2026-06-09T05:59:15.975Z

Transfers

Ostojic geht von Bord

Hankofens langjähriger Spielmacher verlässt Mitte-Landesligisten überraschend Richtung Geiselhöring

von Thomas Seidl · 28.07.2011, 14:13 Uhr · 0 Leser
Wechselt von Hankofen nach Geiselhöring: Dusan Ostojic   Montage:Wagner
Wechselt von Hankofen nach Geiselhöring: Dusan Ostojic Montage:Wagner

Verlinkte Inhalte

präsentiert von
ZF BKK
Neun Jahre lange wirbelte Dusan Ostojic für die SpVgg Hankofen. Der technisch versierte Linksfüßler zählte beim Gäubodenklub zu den absoluten Leistungsträgern und hatte maßgeblichen Anteil am sportlichen Erfolg seines Vereins. Die letzten beiden Jahre hatte der 29-jährige Serbe aber immer wieder Pech mit vielen Verletzungen, die den aus der SpVgg Straubing hervorgegangenen Offensivspieler immer wieder zurückgeworfen haben.

In dieser Saison wollte Ostojic wieder voll angreifen, doch schon nach wenigen Wochen warf der Straubinger nun das Handtuch und sucht jetzt beim Kreisligaabsteiger TV Geiselhöring eine neue sportliche Herausforderung. Unter Hankofens Neutrainer Thomas Prebeck wurde Ostojic in den beiden letzten Testspielen als Außenstürmer eingesetzt, dies passte dem SpVgg-Urgestein aber nicht. "Dusan wollte im zentralen Mittelfeld spielen. Dort hat das Trainerteam aber andere Akteure stärker gesehen"; informiert SpVgg-Teammanager Richard Maierhofer. Nach dem Pokalspiel beim SV Kirchanschöring fehlte Ostojic unentschuldigt bei der nächsten Trainingseinheit und wollte somit seinen Unmut zum Ausdruck bringen Daraufhin wurde er für das Auftaktspiel in Forchheim aus dem Kader gestrichen. "Das war eine disziplinarische Maßnahme. Dusan wäre im nächsten Spiel wieder dabei gewesen", berichtet Maierhofer. Ostojic zog aber mittlerweile seine Konsequenzen und wechselte als Vertragsamateur zum Kreisklassisten TV Geiselhöring.

"Ich hätte mir für ihn einen anderen Abgang gewünscht. Er war viele Jahre ein verdienter Spieler bei uns und beide Seiten haben sehr voneinander profitiert", sagt Hankofens Fußballchef.
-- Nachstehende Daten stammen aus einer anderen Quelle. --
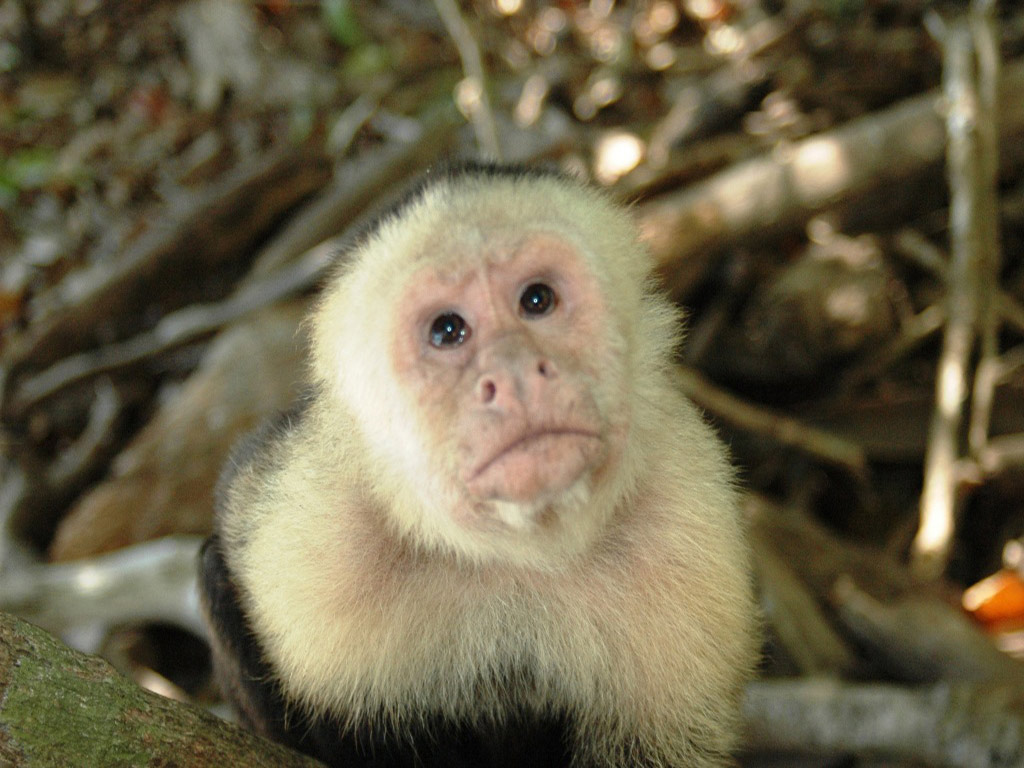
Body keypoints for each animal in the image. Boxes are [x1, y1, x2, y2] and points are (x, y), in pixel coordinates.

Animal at [200, 162, 759, 768]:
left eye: (537, 300)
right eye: (448, 330)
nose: (513, 373)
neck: (515, 555)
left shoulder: (689, 523)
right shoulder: (306, 542)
Die enstandene Lücke würde man natürlich gerne schließen, allerdings wird man keine Harakiri-Aktionen machen. "Wenn sich was interessantes ergibt, dann kann es durchaus sein, dass wir nochmal auf den Transfermarkt aktiv werden. Aber das wird wohl eher schwierig werden", meint Maierhofer.